39 to graduate from Project Lead the Way

SOUTH POINT — Collins Career Technical Center honored 39 graduates of the Project Lead the Way program on Monday.

A dinner, catered by Texas Roadhouse, took place at Cross Community Church for the graduates, their family and faculty.

“We’re here to recognize the graduating seniors for their hard work and dedication over five years,” Matt Monteville, director of satellite operation for Collins, said. “It’s our way of saying ‘thank you’ to them and seeing them off. These are serious students, who are on their way to college. They’ve been accepted, the financial pieces are in place and they’re ready to walk in.”

The graduates are enrolled in PLTW courses at Ironton, South Point, Dawson-Bryant, Rock Hill and Chesapeake schools, beginning in the eight grade with an introductory STEM class, followed by a study of specialization in high school.

Monteville also honored the program’s teachers.

“You are the reason this program is successful,” he said.

He said PLTW courses in Lawrence County came about after Collins’ superintendent, Steve Dodgion, attended a statewide conference 14 years ago.

“Mr. Dodgion thought this could work in Lawrence County and decided to give it a shot,” he said, also noting that Collins keeps the classrooms updated with state-of-the-art technology. “This is a great example for the county.”

Dodgion said the program began nationally when 19 retired educators in New York came together, “perplexed” as to why they had trouble finding engineers in the United States.

“These individuals came together to create the program known as Project Lead the Way,” he said of the curriculum, rooted in science, technology, engineering and math.

He said that Lawrence County has been a particular success.

“We produce more engineers here than anywhere in Ohio,” he said.

Monteville congratulated the students for completing the program.

“The classes were fun, but they were also a lot of hard work,” he said. “You chose to push yourself and that says a lot about you.”

One graduate was Dylan Herrmann-Holt, of Ironton High School, who has been accepted to Kent State University to get an architecture degree.

“It’s been great,” he said of the program. “I’ve made great friendsships, learned teamwork and it’s helped me to decide my major.”

Mason Slagel, of Ironton, will be attending Vanderbilt University.

“It’s really cool,” he said of the program. “It teaches a lot of things that core classes do not.”

He said the program has allowed him to get dual credit classes for both high school and college, which may allow him to skip classes at the university.

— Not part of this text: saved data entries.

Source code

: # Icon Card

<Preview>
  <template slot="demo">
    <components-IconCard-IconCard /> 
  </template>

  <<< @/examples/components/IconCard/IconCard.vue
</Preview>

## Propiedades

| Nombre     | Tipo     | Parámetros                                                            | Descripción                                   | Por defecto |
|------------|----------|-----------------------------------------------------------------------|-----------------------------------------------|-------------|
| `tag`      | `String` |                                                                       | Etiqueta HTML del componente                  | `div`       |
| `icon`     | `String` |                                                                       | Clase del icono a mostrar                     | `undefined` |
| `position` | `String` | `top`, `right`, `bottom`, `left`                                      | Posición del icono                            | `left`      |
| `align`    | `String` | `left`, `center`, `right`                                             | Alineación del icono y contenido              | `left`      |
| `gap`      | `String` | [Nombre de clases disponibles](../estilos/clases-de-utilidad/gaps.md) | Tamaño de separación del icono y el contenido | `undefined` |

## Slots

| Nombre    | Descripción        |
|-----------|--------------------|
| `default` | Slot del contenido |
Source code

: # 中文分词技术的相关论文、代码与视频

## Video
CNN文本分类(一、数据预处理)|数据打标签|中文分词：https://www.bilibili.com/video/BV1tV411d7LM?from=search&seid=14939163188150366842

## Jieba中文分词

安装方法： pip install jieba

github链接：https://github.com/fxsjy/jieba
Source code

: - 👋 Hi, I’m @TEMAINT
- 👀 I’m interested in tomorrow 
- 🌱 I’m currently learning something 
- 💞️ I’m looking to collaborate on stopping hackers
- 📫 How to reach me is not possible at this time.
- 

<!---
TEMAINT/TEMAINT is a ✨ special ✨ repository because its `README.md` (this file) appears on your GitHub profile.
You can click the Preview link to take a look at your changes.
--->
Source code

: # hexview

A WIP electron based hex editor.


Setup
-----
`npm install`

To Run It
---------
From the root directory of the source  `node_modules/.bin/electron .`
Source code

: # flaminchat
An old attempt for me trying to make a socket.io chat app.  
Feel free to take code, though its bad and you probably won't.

After the dinner was served, Monteville presented each student with a backpack for college.

“This shows that, just because you graduate, we’re not done with you,” he said. “We’ll help carry the load and we’re always here if you need help.”

Beginning in the fall, the program will expand to an additional school district. Symmes Valley administrators voted this year to offer PLTW courses at the middle and high schools.